- Task goal
Return the source text of each record below verbatim, reproducing every line without alteration.

*** Data section ***

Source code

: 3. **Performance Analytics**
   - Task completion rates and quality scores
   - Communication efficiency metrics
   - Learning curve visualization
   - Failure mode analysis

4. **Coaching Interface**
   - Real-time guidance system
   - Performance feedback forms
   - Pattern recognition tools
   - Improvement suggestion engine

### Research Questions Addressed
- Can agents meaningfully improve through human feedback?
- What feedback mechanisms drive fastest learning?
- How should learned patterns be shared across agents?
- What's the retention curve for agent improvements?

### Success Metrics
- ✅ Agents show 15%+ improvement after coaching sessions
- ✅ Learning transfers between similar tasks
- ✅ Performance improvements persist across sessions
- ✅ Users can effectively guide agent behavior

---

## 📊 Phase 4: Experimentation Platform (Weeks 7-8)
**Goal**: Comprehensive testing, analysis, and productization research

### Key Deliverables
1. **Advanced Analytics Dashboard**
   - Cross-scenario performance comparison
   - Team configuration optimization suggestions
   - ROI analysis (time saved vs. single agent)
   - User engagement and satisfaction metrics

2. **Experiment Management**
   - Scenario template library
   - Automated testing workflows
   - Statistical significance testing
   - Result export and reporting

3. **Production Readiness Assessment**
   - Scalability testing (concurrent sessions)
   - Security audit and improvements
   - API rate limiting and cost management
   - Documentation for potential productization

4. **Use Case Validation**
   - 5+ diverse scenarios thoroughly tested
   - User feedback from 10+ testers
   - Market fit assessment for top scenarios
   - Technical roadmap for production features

*** End of Data section ***

- Answer for this exercise
Source code

: 3. **Performance Analytics**
   - Task completion rates and quality scores
   - Communication efficiency metrics
   - Learning curve visualization
   - Failure mode analysis

4. **Coaching Interface**
   - Real-time guidance system
   - Performance feedback forms
   - Pattern recognition tools
   - Improvement suggestion engine

### Research Questions Addressed
- Can agents meaningfully improve through human feedback?
- What feedback mechanisms drive fastest learning?
- How should learned patterns be shared across agents?
- What's the retention curve for agent improvements?

### Success Metrics
- ✅ Agents show 15%+ improvement after coaching sessions
- ✅ Learning transfers between similar tasks
- ✅ Performance improvements persist across sessions
- ✅ Users can effectively guide agent behavior

---

## 📊 Phase 4: Experimentation Platform (Weeks 7-8)
**Goal**: Comprehensive testing, analysis, and productization research

### Key Deliverables
1. **Advanced Analytics Dashboard**
   - Cross-scenario performance comparison
   - Team configuration optimization suggestions
   - ROI analysis (time saved vs. single agent)
   - User engagement and satisfaction metrics

2. **Experiment Management**
   - Scenario template library
   - Automated testing workflows
   - Statistical significance testing
   - Result export and reporting

3. **Production Readiness Assessment**
   - Scalability testing (concurrent sessions)
   - Security audit and improvements
   - API rate limiting and cost management
   - Documentation for potential productization

4. **Use Case Validation**
   - 5+ diverse scenarios thoroughly tested
   - User feedback from 10+ testers
   - Market fit assessment for top scenarios
   - Technical roadmap for production features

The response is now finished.